This is an Application Brief and does not contain a detailed Experimental section.
This application brief illustrates the utility of mass-directed purification on preparative chromatography systems configured with an ACQUITY QDa Detector.
Mass-directed purification with an ACQUITY QDa Detector configured in the system selectively isolates compounds of interest from complex mixtures and reduces the number of fractions for subsequent evaporation and analysis, leading to a more efficient workflow.
Although traditional compound isolation is usually performed with UV detection, introducing a mass detector to the preparative chromatography system provides an increased level of confidence in elucidating target compounds and collecting them.
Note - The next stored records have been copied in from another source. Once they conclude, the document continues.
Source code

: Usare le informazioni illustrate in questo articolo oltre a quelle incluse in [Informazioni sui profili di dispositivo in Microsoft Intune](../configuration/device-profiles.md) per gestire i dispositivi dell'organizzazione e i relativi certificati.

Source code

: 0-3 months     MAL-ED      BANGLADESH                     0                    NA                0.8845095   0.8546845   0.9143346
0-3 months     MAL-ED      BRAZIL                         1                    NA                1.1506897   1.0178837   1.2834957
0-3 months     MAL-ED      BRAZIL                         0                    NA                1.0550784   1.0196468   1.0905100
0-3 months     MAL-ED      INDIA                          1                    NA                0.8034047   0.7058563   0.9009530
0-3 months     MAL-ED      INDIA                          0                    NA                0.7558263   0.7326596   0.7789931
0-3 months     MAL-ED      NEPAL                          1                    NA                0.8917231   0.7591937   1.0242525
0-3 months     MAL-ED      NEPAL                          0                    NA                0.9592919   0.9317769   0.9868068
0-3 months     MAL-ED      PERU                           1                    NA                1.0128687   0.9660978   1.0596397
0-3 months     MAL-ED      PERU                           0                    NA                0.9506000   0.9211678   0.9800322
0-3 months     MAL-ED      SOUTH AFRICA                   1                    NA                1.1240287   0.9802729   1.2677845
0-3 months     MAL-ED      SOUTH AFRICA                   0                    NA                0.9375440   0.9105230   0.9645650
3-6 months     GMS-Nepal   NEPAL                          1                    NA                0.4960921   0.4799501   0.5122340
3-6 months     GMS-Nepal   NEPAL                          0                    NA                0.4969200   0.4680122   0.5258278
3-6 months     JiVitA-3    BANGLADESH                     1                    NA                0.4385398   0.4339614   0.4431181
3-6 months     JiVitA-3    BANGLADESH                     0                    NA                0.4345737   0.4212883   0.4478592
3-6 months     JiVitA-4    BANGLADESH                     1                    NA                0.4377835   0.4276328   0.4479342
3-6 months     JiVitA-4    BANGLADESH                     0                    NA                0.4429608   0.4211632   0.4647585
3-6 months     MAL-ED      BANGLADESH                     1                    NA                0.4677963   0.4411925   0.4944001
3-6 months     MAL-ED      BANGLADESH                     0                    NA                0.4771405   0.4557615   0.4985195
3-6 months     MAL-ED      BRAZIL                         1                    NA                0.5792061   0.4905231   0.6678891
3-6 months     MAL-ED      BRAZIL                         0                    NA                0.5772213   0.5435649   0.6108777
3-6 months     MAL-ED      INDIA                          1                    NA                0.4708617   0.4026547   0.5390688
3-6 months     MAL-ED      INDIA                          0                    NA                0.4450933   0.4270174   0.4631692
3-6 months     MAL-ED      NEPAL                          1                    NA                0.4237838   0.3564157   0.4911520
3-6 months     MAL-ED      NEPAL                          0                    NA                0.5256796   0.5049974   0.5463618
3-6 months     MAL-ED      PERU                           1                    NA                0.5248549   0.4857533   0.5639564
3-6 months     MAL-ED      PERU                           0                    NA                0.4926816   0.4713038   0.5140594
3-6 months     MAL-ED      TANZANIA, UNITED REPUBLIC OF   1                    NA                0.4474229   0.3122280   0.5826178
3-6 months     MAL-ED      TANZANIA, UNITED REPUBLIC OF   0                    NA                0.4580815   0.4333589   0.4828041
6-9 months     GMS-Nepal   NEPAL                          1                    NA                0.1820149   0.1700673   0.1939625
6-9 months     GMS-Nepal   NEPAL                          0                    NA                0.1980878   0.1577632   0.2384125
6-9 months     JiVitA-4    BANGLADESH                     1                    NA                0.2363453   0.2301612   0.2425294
With the specificity that mass detection brings to purification, fewer fractions are collected (reducing evaporation time and analysis), compounds without chromophores are more easily targeted, and, when combined with UV detection, higher product purity and yield may be realized. Streamlining the purification process ultimately leads to improved efficiency with both time and cost savings. In this application brief, we illustrate how mass-directed purification with an ACQUITY QDa Detector configured in the Waters AutoPurification System decreases postcollection fraction analysis and workup.
The ACQUITY QDa Detector, with its small size, automatic calibration and optimization routines, and easy system integration, makes mass-directed isolation more readily accessible to preparative chromatographers.
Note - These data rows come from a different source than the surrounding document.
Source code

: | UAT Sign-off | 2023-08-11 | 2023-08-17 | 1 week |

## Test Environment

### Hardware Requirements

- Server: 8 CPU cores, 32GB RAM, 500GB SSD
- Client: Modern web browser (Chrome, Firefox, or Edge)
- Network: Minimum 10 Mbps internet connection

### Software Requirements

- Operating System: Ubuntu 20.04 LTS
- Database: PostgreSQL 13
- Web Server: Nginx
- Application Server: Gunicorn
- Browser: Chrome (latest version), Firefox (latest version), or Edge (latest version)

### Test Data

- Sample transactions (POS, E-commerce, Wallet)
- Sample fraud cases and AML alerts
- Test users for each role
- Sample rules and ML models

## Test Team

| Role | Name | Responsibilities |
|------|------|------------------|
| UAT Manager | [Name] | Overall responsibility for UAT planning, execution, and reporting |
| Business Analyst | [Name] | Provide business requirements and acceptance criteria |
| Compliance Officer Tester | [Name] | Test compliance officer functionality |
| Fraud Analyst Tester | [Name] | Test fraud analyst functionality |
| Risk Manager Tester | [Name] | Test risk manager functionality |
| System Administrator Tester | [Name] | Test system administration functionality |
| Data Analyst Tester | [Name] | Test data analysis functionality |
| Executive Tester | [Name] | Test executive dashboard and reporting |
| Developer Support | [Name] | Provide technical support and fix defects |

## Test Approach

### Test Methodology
While the isolation of compounds from sample mixtures can be accomplished with UV detection, mass-directed isolation effectively simplifies the purification process by only targeting specific compounds whose masses are known. As shown in Figure 1, the UV-directed collection is nonspecific and all compounds are collected because the collection threshold is satisfied in the fraction method. Without prior knowledge of the elution order, the mass-directed purification identifies all of the compounds and yields only two fractions, those corresponding to the two specific masses requested by the user. With only the desired compounds collected, valuable space is saved in the fraction collection bed, fewer fractions require evaporation and analysis, and the overall purification process efficiency is improved. Faster turnaround time leads to increased productivity with savings in both time and cost. Figure 2 shows the total ion chromatogram and the extracted ion chromatograms for each of the two desired drug compounds, with the triggering mass as well as the tube location in the fraction collector bed.
Fraction analysis with injections drawn directly from the collection tubes before evaporation is shown in Figure 3. UV and mass analysis indicate that the target compounds are pure.
Both the analytical and preparative chromatographic methods utilize many common UV and mass spec parameters. These are listed in Figure 4.